Digital Financial Services and Financial Inclusion Utilisation by the Developmental Microfinance Institutions in South Africa


In South Africa, there has been limited use of the Digital Financial Services (DFS) by the traditional Developmental Microfinance Institutions (DMFIs). However in the recent years, there has been a rise of financial services platforms that are targeting both individual consumers as well as small businesses. Recently it was announced in the media that the existing mobile networks will also be entering this space.

The emergence of the DFS technology has revolutionised the microfinance sector internationally in the manner in which they conduct their business. The DFS has given the sector an opportunity to improve customer service  by providing safe and convenient ways to disburse and repay loans and save money; to increase customer outreach by bringing services beyond brick and mortar branches and to reduce operational costs and generate additional revenue which could be translated into a possible reduction in the interest rate.

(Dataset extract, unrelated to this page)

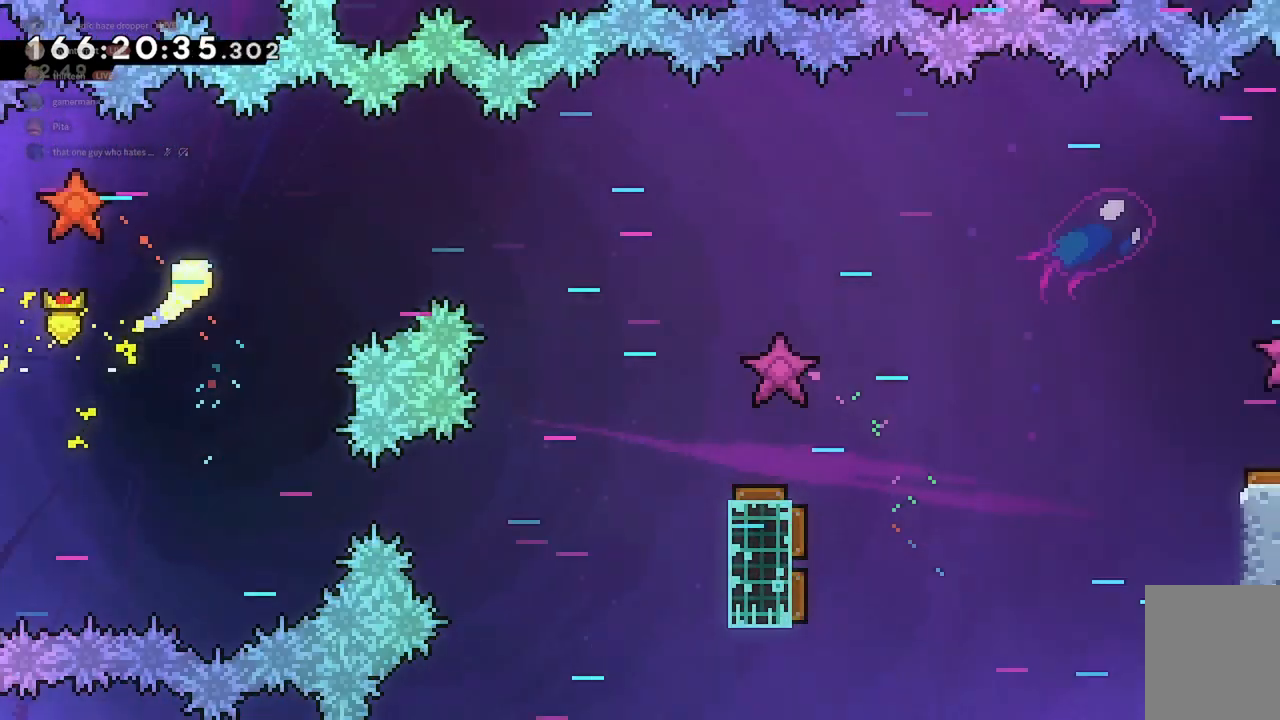
{"keys": ["d"], "events": []}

It is a widely held view that affordable financial services are critical for poverty reduction and economic growth. There is empirical evidence that shows that countries with developed financial systems enjoy higher economic growth, larger reductions in poverty and income inequality and have higher levels of financial inclusion.  DFS have proven to be one of the critical tools in addressing issues relating to lack or limited of access to finance. The World Bank describes DFS as financial services that rely on the digital technologies for their delivery.

Bezent Chongo from Positive Planet International highlighted the following benefits during the Ecosystem Development for Small Enterpise (EDSE) microfinance webinar series for the South African DMFIs to go digital:

  • Reduction of information asymmetries

By reducing the cost of acquiring information and making more information available transparently, digital technologies can make new transactions possible, leading to an increased INCLUSION of marginalized people (e.g. digital lending for farmers), and fosters trade and new employment creation opportunities.

  • Reduction of costs on transactions

Transactions are now quicker, cheaper and more convenient to carry out, leading to increased EFFICIENCY (and has the advantage of being able to deliver online BDS support considerably more cost effectively than direct physical BDS)

  • Execution of transactions automatically

Leading to the realm of the “new economy,” such as search or e-commerce platforms, digital payment systems, e-books, streaming music, and social media stimulate new INNOVATIVE business models (e.g. women artisans sell their products in an online shop.

The EDSE under the Access to Finance component is currently undertaking a research study on the role of development microfinance sector in addressing access to finance challenges. Part of the research is to explore the innovative use of fintech in enhancing development microfinance sector more efficiently and effectively, thereby addressing issues of financial inclusion. This will result in a pilot project for a DMFI that follows international best practices in microfinance and specifically focusing on the the use of fintech.